Defence attorney Nareg Gourjian said that according to promoters of the shows, Jackson’s press conference was delayed 90 minutes because the singer was passed out and appeared to be “hung over.”
“We believe that it’s readily apparent from watching the video that Mr. Jackson was under the influence,” Gourjian said.
Pastor said showing the footage would be prejudicial and the defence’s request included speculation that should not be shown to jurors.
The judge also blocked prosecutors from mentioning efforts by investigators to speak to Murray after his initial interview with police days after Jackson’s June 2009 death.
The rulings were some of the final bits of housekeeping before opening statements, set for Tuesday.

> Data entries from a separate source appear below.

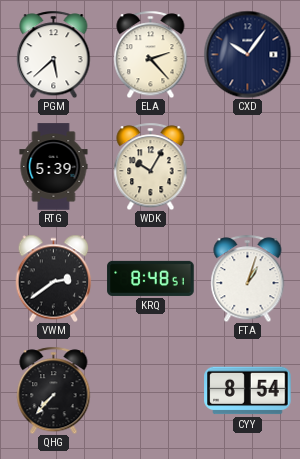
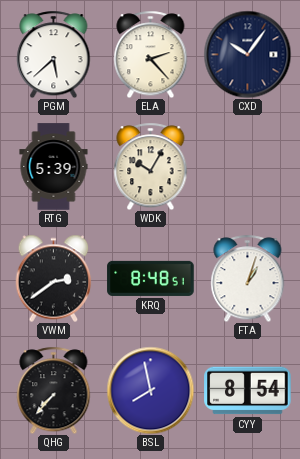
BSL: none -> 7:58
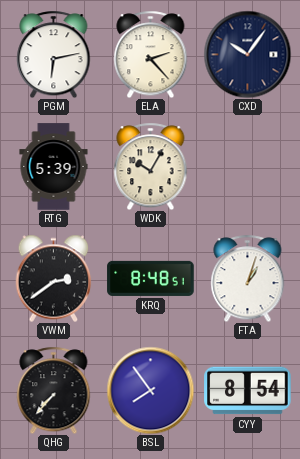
PGM: 5:38 -> 6:13
BSL: 7:58 -> 7:54
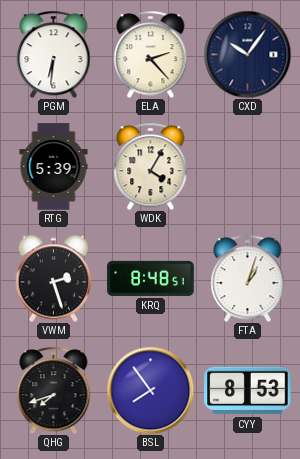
PGM: 6:13 -> 6:31
WDK: 10:05 -> 4:05
VWM: 2:39 -> 2:27
QHG: 7:37 -> 7:42
CYY: 8:54 -> 8:53
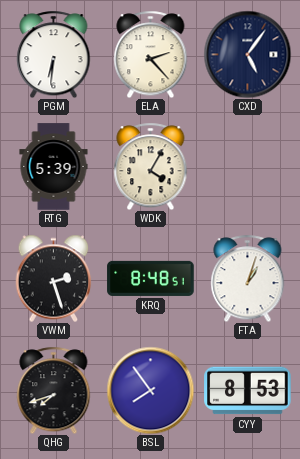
CXD: 10:06 -> 5:06
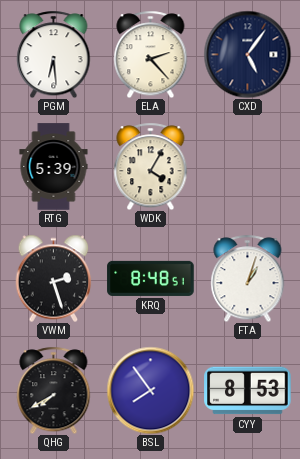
PGM: 6:31 -> 6:29
QHG: 7:42 -> 7:40
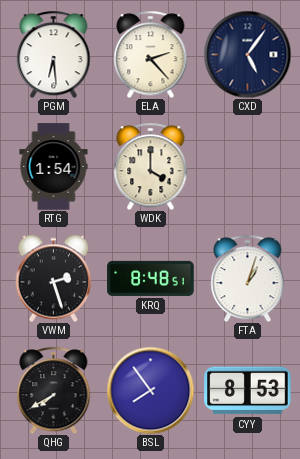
RTG: 5:39 -> 1:54
WDK: 4:05 -> 4:00
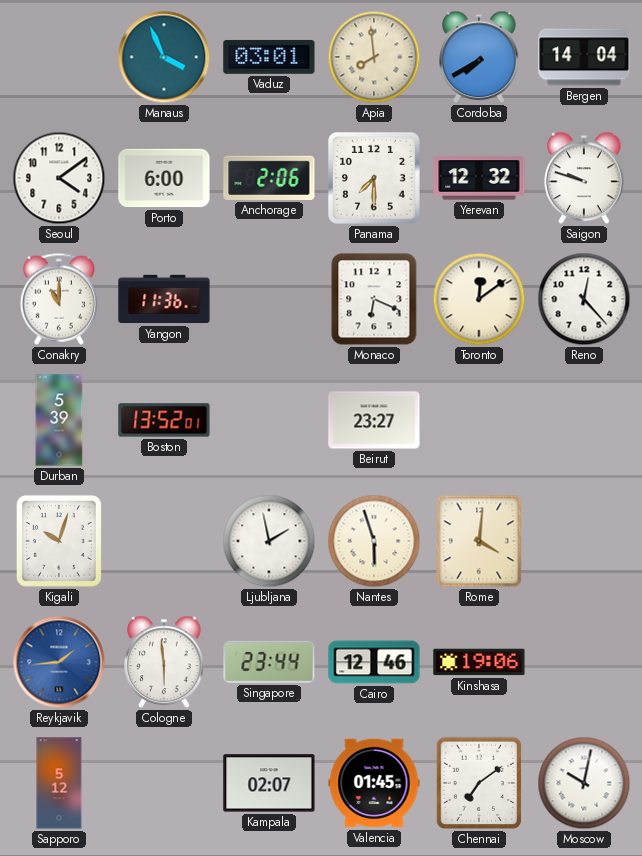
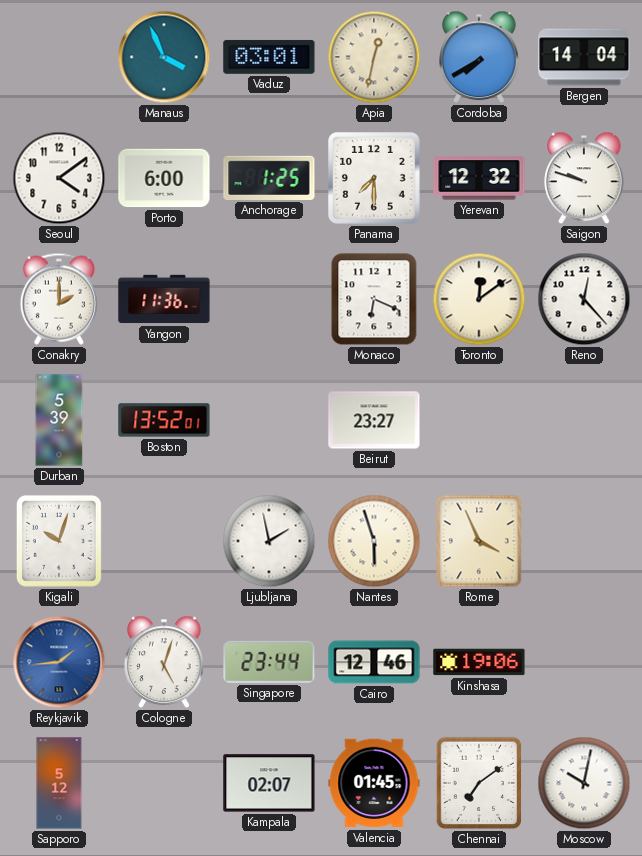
Apia: 7:59 -> 12:32
Anchorage: 2:06 -> 1:25
Conakry: 11:00 -> 2:00
Rome: 4:01 -> 3:56
Cologne: 5:59 -> 5:03
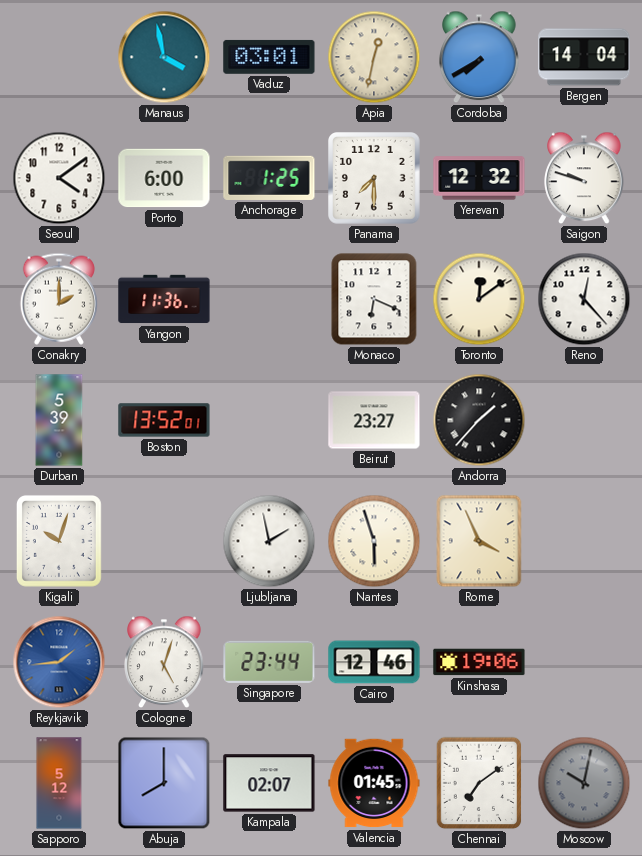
Manaus: 3:56 -> 3:58
Andorra: none -> 1:37
Abuja: none -> 8:00
Moscow dial: white -> grey
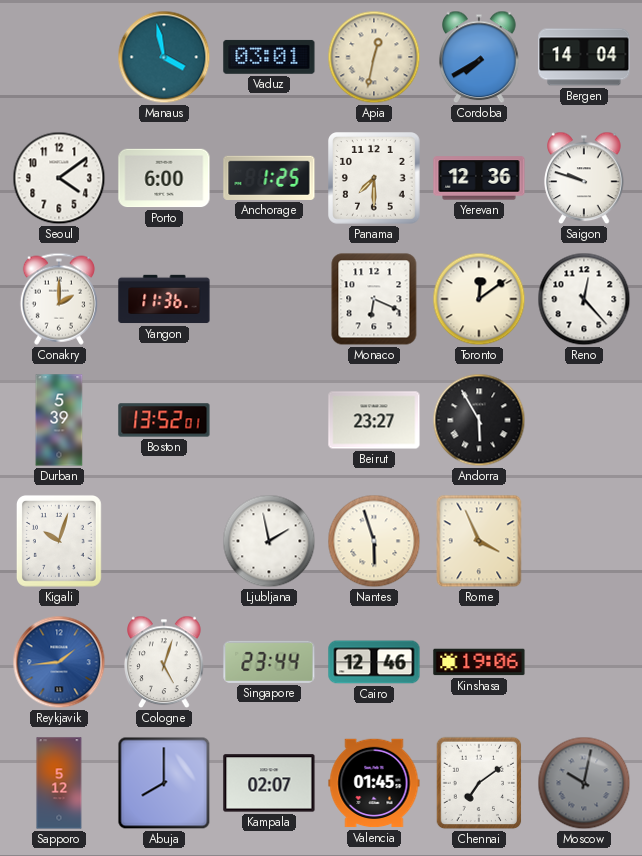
Yerevan: 12:32 -> 12:36
Andorra: 1:37 -> 5:55
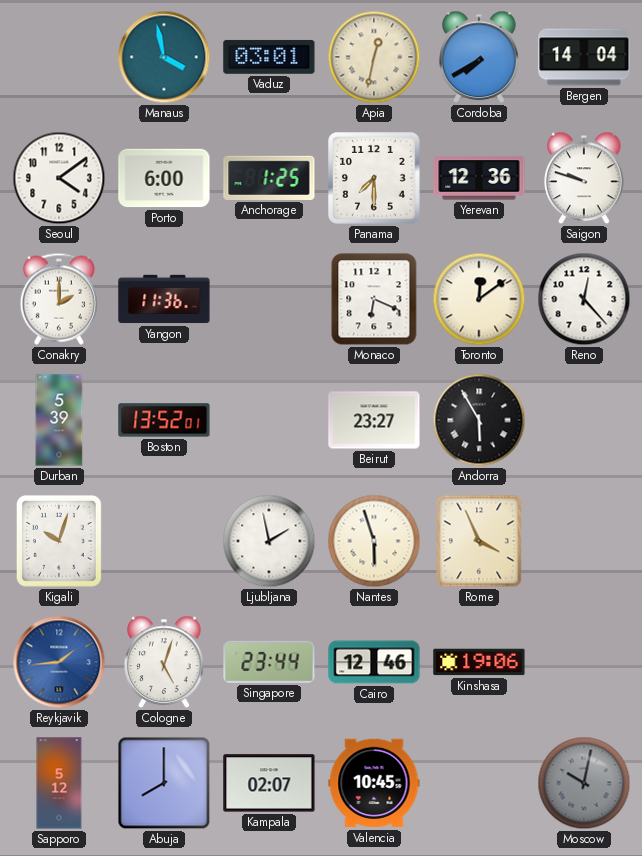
Valencia: 01:45 -> 10:45
Chennai: 7:09 -> none
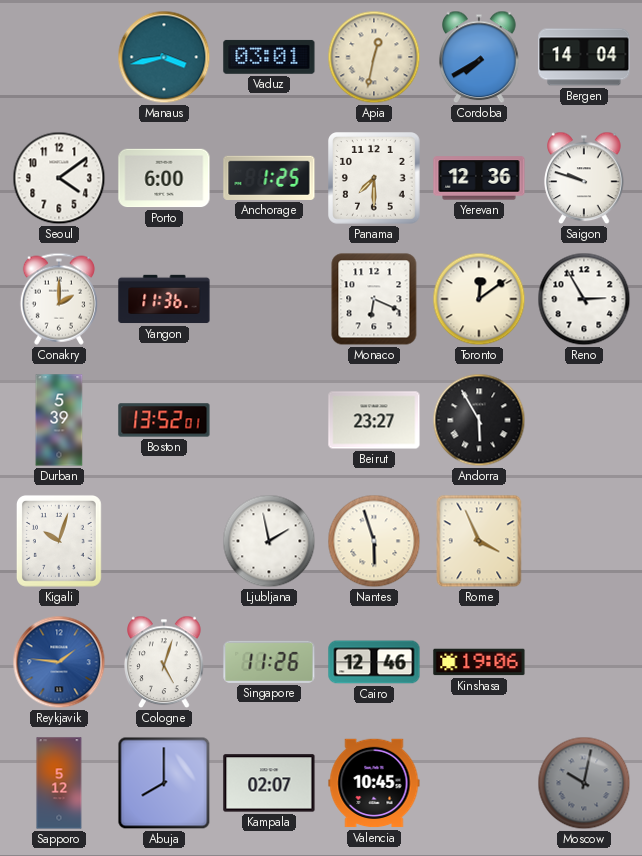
Manaus: 3:58 -> 3:43
Reno: 12:23 -> 2:55
Reykjavik: 1:44 -> 1:46
Singapore: 23:44 -> 11:26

Murray has pleaded not guilty. He could face up to four years in prison if convicted and the loss of his medical license.
Authorities contend the Houston-based cardiologist gave Jackson a lethal dose of the anesthetic propofol and other sedatives. Murray first disclosed he had been giving Jackson the anesthetic in the bedroom of the singer’s rented mansion during his interview with police.
Murray’s lead defence attorney Ed Chernoff disputed whether authorities left messages seeking another interview with the physician. Ultimately, Pastor determined attempts to contact Murray through his counsel should not be brought up during the trial.
AP Special Correspondent Linda Deutsch contributed to this report.